Skeptics among us have always looked upon the Kensington Runestone with a raised eyebrow and maybe, a wink or two.
The story had all the elements of a chamber-of-commerce-inspired tall tale, somewhat along the lines of Paul Bunyan, the north country's gigantic lumberjack.
Discovered by Kensington farmer Olaf Ohmann in 1898, the stones were originally seen as evidence that Vikings visited the Alexandria area centuries ago. As time passed, some accused Ohmann of pulling a joke on the community by chiseling the stone's runes and planting it in his field himself.

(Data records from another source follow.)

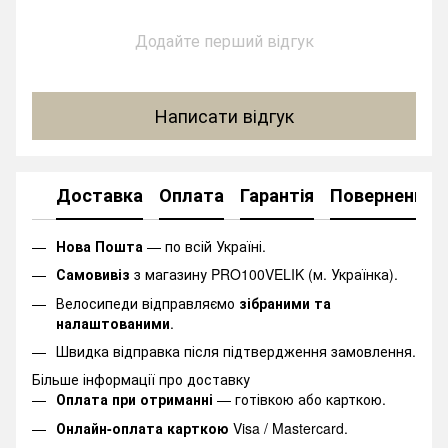
Додайте перший відгук
Написати відгук
Доставка
Оплата
Гарантія
Повернення
Нова Пошта
— по всій Україні.
Самовивіз
з магазину PRO100VELIK (м. Українка).
Велосипеди відправляємо
зібраними та
налаштованими
.
Швидка відправка після підтвердження замовлення.
Більше інформації про доставку
Оплата при отриманні
— готівкою або карткою.
Онлайн-оплата карткою
Visa / Mastercard.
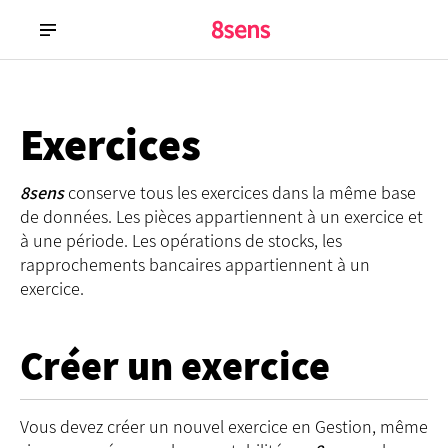
Exercices
8sens
conserve tous les exercices dans la même base
de données. Les pièces appartiennent à un exercice et
à une période. Les opérations de stocks, les
rapprochements bancaires appartiennent à un
exercice.
Créer un exercice
Vous devez créer un nouvel exercice en Gestion, même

Now, the joke may be on the skeptics since the latest research indicates the stone may actually be an artifact left by Norwegians and Swedes who sailed up the Great Lakes in the 1300s. It boggles the mind to think that eight Goths (Swedes) and 22 Norwegians could have journeyed from Scandinavia to central Minnesota some 700 years ago. Perhaps the difficulty of that journey accounts for the good-natured rivalry that exists today between some Swedes and Norwegians.

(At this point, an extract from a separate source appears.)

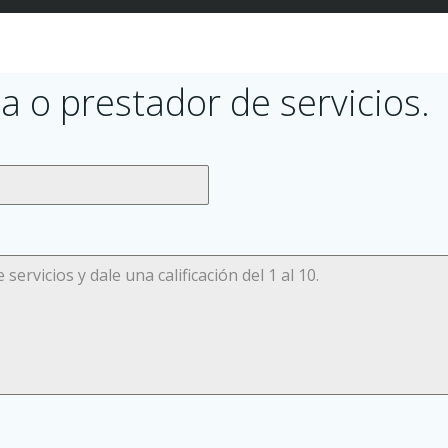
a o prestador de servicios.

Modern methods of testing the runestone surpass those of earlier years when the Kensington Runestone came under suspicion. Unless the scientists are in on a new hoax, it looks like the Kensington Runestone just might be the real thing.
Brainerd had better start looking for ways to authenticate the Paul Bunyan story. Is it possible he and Babe the Blue Ox really could have created Minnesota's 10,000 lakes by leaving behind puddles from their massive footsteps?